**Your goal**
Reproduce, from the lines below, exactly the stretch that begins at the line containing "CHAPTER 6 BENEFITS" and ends at the line containing "6-1 Benefits from Project Implementation", both included.
*** Record excerpts ***
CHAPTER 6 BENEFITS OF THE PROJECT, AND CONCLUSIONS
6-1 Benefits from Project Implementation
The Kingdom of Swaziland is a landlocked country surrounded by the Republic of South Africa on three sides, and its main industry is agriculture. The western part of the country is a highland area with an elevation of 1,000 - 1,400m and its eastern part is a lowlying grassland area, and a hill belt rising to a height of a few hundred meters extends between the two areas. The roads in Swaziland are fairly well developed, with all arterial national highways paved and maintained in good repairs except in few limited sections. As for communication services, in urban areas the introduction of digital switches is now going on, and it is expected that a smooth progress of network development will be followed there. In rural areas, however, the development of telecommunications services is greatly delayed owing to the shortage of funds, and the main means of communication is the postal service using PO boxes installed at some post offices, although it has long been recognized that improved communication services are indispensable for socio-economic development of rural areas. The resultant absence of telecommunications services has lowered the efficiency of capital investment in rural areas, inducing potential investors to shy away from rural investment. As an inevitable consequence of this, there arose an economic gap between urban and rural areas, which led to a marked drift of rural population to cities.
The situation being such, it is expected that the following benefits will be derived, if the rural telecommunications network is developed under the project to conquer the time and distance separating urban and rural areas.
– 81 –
***
*** Record excerpts ***
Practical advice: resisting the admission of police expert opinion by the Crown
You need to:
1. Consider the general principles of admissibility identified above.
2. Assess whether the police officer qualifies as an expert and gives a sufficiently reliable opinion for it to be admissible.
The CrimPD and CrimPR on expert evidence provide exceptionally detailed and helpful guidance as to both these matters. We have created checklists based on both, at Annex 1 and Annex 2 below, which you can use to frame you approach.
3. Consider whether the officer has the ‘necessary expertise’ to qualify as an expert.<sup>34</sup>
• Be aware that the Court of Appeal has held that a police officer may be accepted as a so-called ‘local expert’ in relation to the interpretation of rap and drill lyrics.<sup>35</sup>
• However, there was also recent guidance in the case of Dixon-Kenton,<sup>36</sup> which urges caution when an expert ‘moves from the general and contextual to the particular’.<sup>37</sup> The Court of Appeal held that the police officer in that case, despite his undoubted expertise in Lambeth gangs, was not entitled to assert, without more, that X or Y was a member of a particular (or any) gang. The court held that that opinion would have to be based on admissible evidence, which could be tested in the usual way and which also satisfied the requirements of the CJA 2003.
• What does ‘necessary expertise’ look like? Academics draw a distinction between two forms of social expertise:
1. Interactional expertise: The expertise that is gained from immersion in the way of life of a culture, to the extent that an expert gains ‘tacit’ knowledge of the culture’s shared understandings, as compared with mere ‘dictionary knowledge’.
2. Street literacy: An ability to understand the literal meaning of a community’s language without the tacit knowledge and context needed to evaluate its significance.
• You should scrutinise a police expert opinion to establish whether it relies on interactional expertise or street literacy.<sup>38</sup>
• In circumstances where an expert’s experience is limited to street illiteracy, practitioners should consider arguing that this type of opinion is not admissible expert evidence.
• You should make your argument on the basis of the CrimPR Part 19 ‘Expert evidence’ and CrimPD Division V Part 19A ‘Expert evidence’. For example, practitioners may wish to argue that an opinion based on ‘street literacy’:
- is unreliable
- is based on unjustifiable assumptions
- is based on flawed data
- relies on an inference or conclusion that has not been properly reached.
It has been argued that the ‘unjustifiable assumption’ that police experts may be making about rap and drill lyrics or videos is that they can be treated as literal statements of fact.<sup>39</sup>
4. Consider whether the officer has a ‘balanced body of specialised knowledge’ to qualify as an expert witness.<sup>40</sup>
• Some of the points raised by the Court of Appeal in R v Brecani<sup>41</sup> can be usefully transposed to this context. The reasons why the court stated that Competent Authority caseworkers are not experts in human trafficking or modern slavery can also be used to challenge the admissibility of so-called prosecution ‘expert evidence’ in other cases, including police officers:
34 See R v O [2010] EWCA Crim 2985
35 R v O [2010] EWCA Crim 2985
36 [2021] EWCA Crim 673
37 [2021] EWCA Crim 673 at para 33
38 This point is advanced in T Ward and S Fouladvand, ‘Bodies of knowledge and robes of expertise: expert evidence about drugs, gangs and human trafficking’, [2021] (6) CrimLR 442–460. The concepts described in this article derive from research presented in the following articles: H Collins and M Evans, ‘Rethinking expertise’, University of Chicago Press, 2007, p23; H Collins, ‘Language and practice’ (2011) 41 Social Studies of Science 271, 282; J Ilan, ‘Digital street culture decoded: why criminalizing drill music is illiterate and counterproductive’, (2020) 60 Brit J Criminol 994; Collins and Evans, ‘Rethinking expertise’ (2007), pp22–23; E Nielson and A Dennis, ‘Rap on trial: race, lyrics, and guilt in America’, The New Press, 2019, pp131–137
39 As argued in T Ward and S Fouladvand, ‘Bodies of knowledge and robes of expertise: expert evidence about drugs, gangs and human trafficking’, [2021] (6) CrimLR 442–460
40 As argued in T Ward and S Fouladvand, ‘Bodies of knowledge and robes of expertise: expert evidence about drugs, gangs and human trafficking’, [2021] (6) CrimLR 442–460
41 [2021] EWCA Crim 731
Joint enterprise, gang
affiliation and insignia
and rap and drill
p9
***
**Result of this task**
CHAPTER 6 BENEFITS OF THE PROJECT, AND CONCLUSIONS
6-1 Benefits from Project Implementation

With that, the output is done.